The basic premise of the vulnerability is that there is the ability to bind a static channel named “MS_T120” outside of its standard bucket.
This channel is normally only used internally by Microsoft components, and shouldn’t receive arbitrary messages from outsiders, but it did.
Although many (too many) components make up remote desktop service internals, multiple non-user privileged DLLs cross-call many kernel-mode drivers when an RDP session is called. Sending a specially crafted message to the RDP server can lead to a use-after-free vulnerability inside the ring0 (administrator) driver TERMDD.SYS.
Remote desktop utilizes SVC or “static virtual channels.” Normally. SVC is used for interprocess communication between the operating system (ring0, host) and the user (non-priv) for various components and user extensions, like shared printing.
The standard Microsoft RDP offers options like redirection (rdpdr) Clipboard sharing, (cliprp) and print spooler sharing as well.
An API exists that even allows users to write modules themselves to use with other channels.
When an RDP session is started, the operating system uses two default modules (both loaded from MS_T120) just to initiate a basic RDP session. Under normal, non-exploitive standards, a normal RDP client was not ever expected to be able to generate or craft other systems-level calls to other RDP hosts as these methods were always initiated internally by the RDP core system when a connection is established.
The exploitation of MS_T120 was performed by sending a non-nla series of messages to the RDP protocol against the target of your choosing. Sending these systems only messages are read by the victim’s machine by RDPWSX.sll which would open a thread loop into a function for IoThread
and then waits for the input and output to get passed to the ring0 (administrator) driver for TERMDD.sys.

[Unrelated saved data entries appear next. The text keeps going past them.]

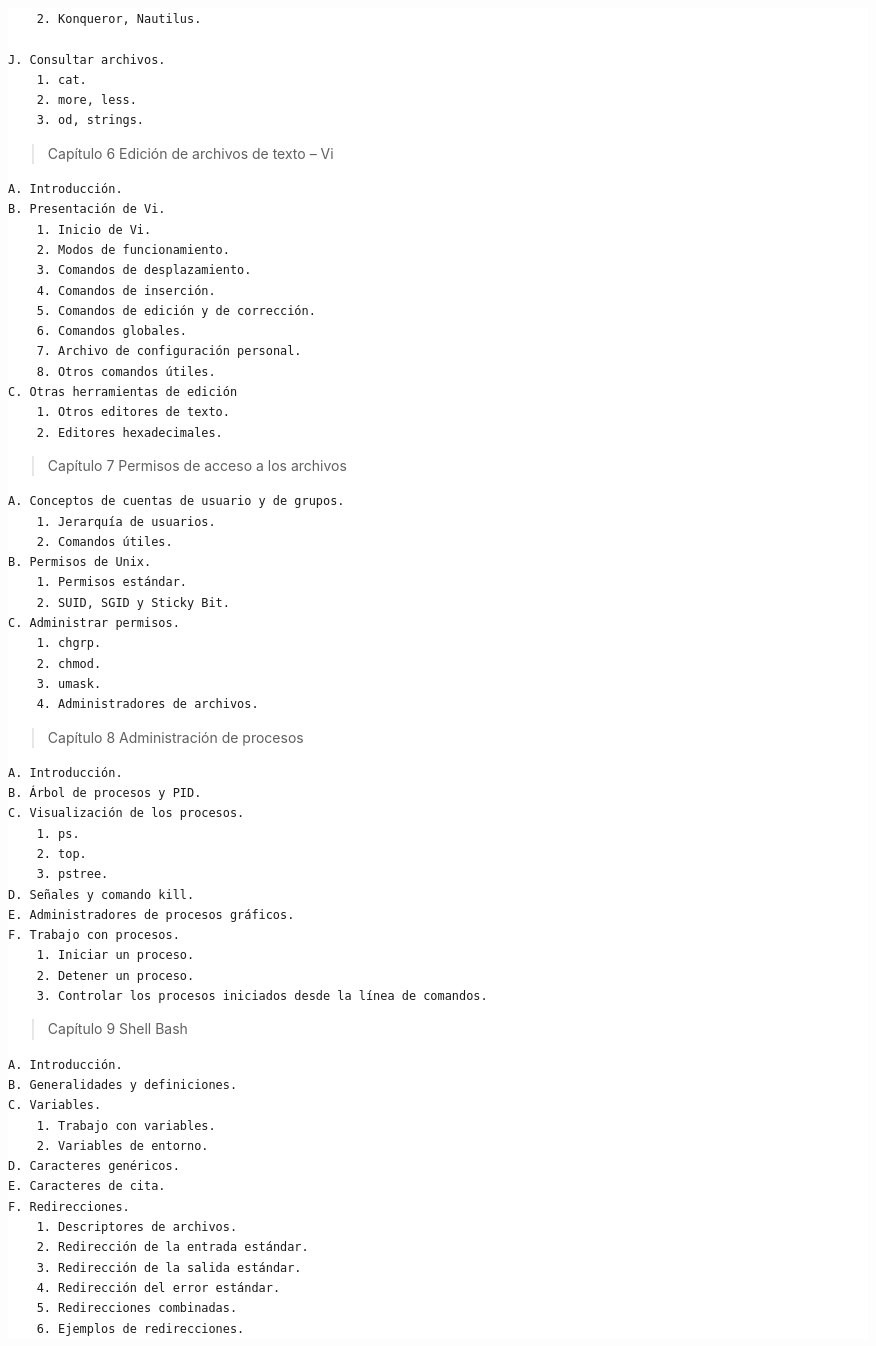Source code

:         2. Konqueror, Nautilus. 

    J. Consultar archivos.  
        1. cat.  
        2. more, less.  
        3. od, strings. 

> Capítulo 6 Edición de archivos de texto – Vi 

    A. Introducción.  
    B. Presentación de Vi.  
        1. Inicio de Vi.  
        2. Modos de funcionamiento.  
        3. Comandos de desplazamiento.  
        4. Comandos de inserción.  
        5. Comandos de edición y de corrección.  
        6. Comandos globales.  
        7. Archivo de configuración personal.  
        8. Otros comandos útiles.  
    C. Otras herramientas de edición  
        1. Otros editores de texto.  
        2. Editores hexadecimales. 

> Capítulo 7 Permisos de acceso a los archivos 

    A. Conceptos de cuentas de usuario y de grupos.  
        1. Jerarquía de usuarios.  
        2. Comandos útiles.  
    B. Permisos de Unix.  
        1. Permisos estándar.  
        2. SUID, SGID y Sticky Bit. 
    C. Administrar permisos.  
        1. chgrp.  
        2. chmod. 
        3. umask.  
        4. Administradores de archivos. 

> Capítulo 8 Administración de procesos 

    A. Introducción.  
    B. Árbol de procesos y PID.  
    C. Visualización de los procesos.  
        1. ps.  
        2. top.  
        3. pstree.  
    D. Señales y comando kill.  
    E. Administradores de procesos gráficos.  
    F. Trabajo con procesos.  
        1. Iniciar un proceso.  
        2. Detener un proceso.  
        3. Controlar los procesos iniciados desde la línea de comandos. 

> Capítulo 9 Shell Bash 

    A. Introducción.  
    B. Generalidades y definiciones.  
    C. Variables.  
        1. Trabajo con variables.  
        2. Variables de entorno.  
    D. Caracteres genéricos.  
    E. Caracteres de cita.  
    F. Redirecciones.  
        1. Descriptores de archivos.  
        2. Redirección de la entrada estándar.  
        3. Redirección de la salida estándar.  
        4. Redirección del error estándar. 
        5. Redirecciones combinadas.  
        6. Ejemplos de redirecciones.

After the attacker performs the multi-step server and client side handshake required to create a normal RDP session he/she then sends messages to the individual channels you’ve requested to bind, specifically the malicious channel at page 0.
The MS_T120 channel messages are managed in the user-mode component RDPWSX.DLL. This DLL spawns a thread which loops in the function ioThreadRead(). This waits (and writes to the page table for RDP) for new messages from network traffic that gets funneled through the TERMDD.SYS driver.
Practical exploitation of this waits until a pointer in the I/O hits a function called CTS (control channel structure), and then the data sent by the attacker is saved in a high-level pointer table called the channel pointer. Because every RDP connections start with the request to look at the pointer table it reads
the attacker’s payload first rather than the normal initiate functions expected.
The attacker, once successfully exploited the RDP stack, takes advantage of a use after free vulnerability inside of the termdd.sys kernel driver and results in the RDP service to read the data pointed to by the MS_T120 system that the attacker controls from remote.
Once the payload is delivered to the remote host, the attacker may then execute code on the target with system privileges.